◆ **TASK OBJECTIVE**
When you reach the line in the data below that contains "s do Departamento", please start repeating lines exactly, and stop after the line that contains "RIA DO DEP ROMANELLI", repeating nothing else.

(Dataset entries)
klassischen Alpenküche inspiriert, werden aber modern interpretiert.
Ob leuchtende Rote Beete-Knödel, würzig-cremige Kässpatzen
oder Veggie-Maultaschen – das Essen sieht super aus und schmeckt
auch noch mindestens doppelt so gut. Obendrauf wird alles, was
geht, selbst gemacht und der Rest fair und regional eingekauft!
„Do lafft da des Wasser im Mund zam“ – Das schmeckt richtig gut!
...
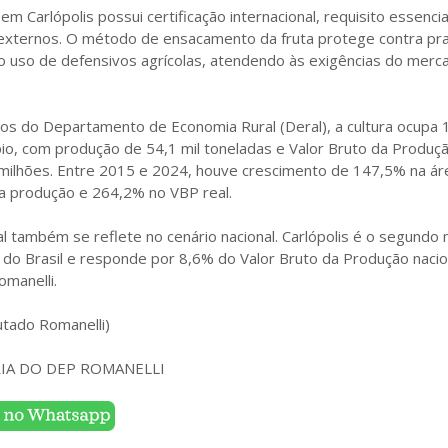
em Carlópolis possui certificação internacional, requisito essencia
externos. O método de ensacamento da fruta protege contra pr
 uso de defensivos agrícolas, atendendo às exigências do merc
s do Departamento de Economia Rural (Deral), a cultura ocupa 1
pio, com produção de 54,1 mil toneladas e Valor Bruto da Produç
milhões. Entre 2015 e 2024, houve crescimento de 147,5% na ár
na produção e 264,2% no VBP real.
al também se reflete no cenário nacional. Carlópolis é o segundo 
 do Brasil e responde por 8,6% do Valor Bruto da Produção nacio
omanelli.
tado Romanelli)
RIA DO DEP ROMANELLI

◆ **WRITTEN ANSWER**
s do Departamento de Economia Rural (Deral), a cultura ocupa 1
pio, com produção de 54,1 mil toneladas e Valor Bruto da Produç
milhões. Entre 2015 e 2024, houve crescimento de 147,5% na ár
na produção e 264,2% no VBP real.
al também se reflete no cenário nacional. Carlópolis é o segundo 
 do Brasil e responde por 8,6% do Valor Bruto da Produção nacio
omanelli.
tado Romanelli)
RIA DO DEP ROMANELLI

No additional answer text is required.